__TASK TO COMPLETE__
Pick up the passage on CBS network history after its final sentence and continue writing it.

__EXTRACT__
--- START ---
By the end of the decade CBS had 22,000 employees and net profits of over $64 million. The network’s most notable programming innovation of the decade came in 1968 with the debut of “60 Minutes,” a television news magazine. The 1970s were a period of innovative primetime programming. In 1971 “All In The Family” debuted on CBS and in 1972 both “M*A*S*H” and “The Waltons” debuted. But it was a decade of managerial turmoil.
In 1971 Charles T. Ireland became the president of CBS. He was replaced a year later by Arthur Taylor, who held the position for four years. Taylor was relieved of his duties when the network placed second in the Nielsen ratings for the first time in 21 years, and was replaced by John D. Backe, who had been president of the CBS publishing division since 1973.
Meanwhile, in 1976 CBS relieved reporter Daniel Schorr of all duties after he leaked a secret House Intelligence Committee report on the Central Intelligence Agency to the Village Voice. He resigned from CBS several months later. And in April, 1979 in a case involving CBS and two employees—correspondent Mike Wallace and producer Barry Lando—the Supreme Court ruled that journalists accused of libel may be forced to answer questions about their “state of mind” or about conversations with colleagues during the editorial process. The ruling was a victory for former Lieutenant Colonel Anthony E. Herbert, who contended that he was libeled in a “60 Minutes” broadcast that aired in 1973.
--- END ---
__PROVIDED MATERIAL__
--- START ---
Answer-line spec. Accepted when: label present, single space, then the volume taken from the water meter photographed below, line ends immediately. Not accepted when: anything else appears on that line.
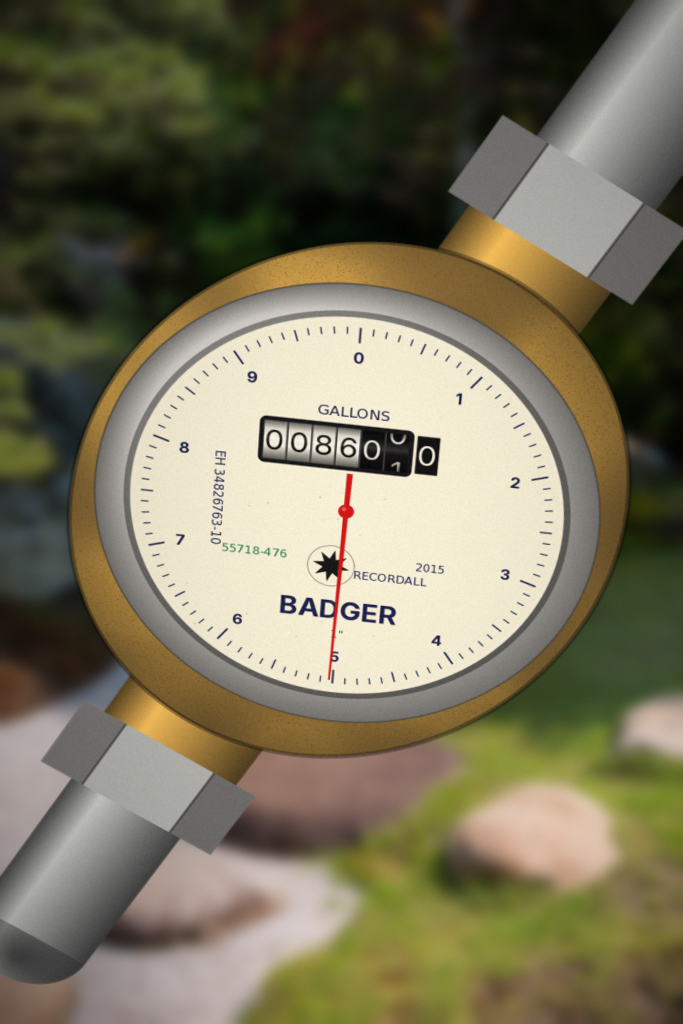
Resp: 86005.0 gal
--- END ---
--- START ---
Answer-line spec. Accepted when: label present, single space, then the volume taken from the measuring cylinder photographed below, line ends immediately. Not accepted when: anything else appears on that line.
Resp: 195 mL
--- END ---
--- START ---
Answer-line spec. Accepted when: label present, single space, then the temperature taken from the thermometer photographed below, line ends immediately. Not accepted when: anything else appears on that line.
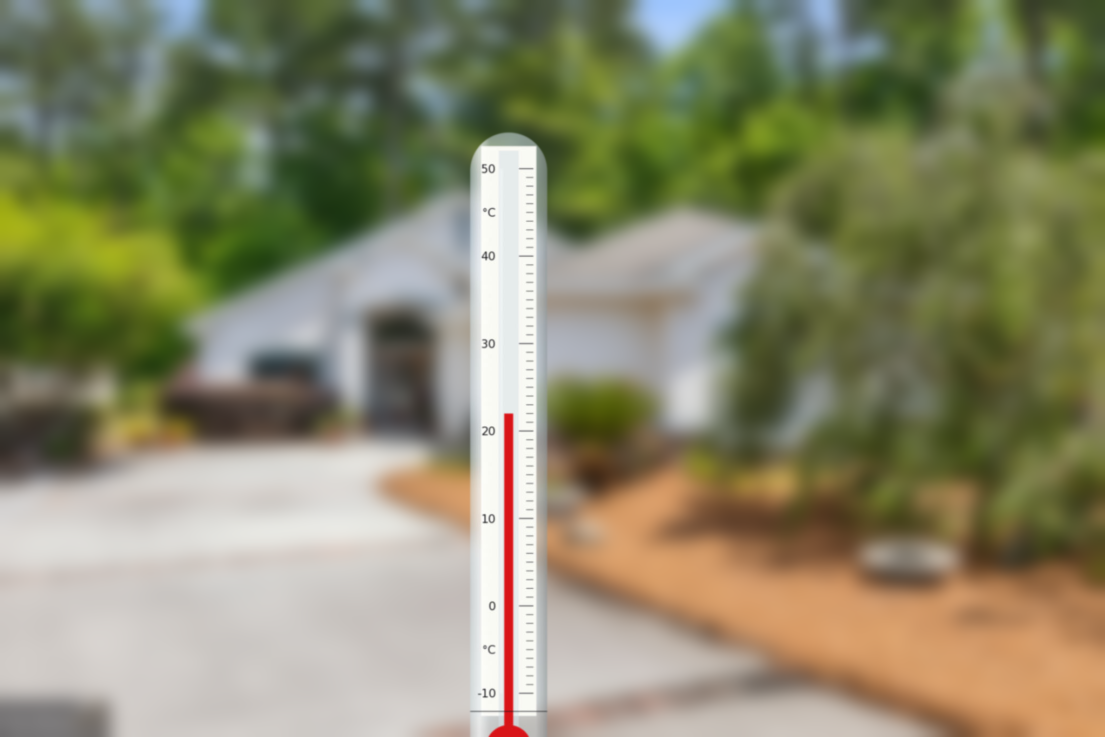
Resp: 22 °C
--- END ---
__RESULT__
In 1979 CBS finally began to divest itself of some of its diverse holdings, selling at least one business every year for the next few years. A year later CBS regained dominance in the prime-time TV ratings, a position held by ABC since 1976. However, one week after CBS took this lead President Backe was forced to resign. He was replaced by Thomas H. Wyman, who had been a vice president at Pillsbury.
CBS went to court again in 1982 after it aired the documentary “The Uncounted Enemy: A Vietnam Deception,” which began a long-running battle with retired army General William Westmoreland, who filed a $120 million libel suit against the network. This fight ended several years later when Westmoreland withdrew his suit on a promise from CBS that the network would publicly attempt to restore his character.
By the early 1980s CBS operations fell into six main divisions: the broadcast group, which was concerned with programming and production of shows for the network, theaters, home video, and cable TV; the records group; the publishing group; the toys division; the technology center, which was responsible for research and development of new technologies; and various corporate joint ventures, including CBS/FOX Company, a joint venture with Twentieth Century Fox to manufacture and distribute videocassettes and videodiscs. In 1986 CBS sold its book-publishing business to Harcourt Brace Jovanovich, Inc. for $500 million, and that same year the company sold all of its toy businesses.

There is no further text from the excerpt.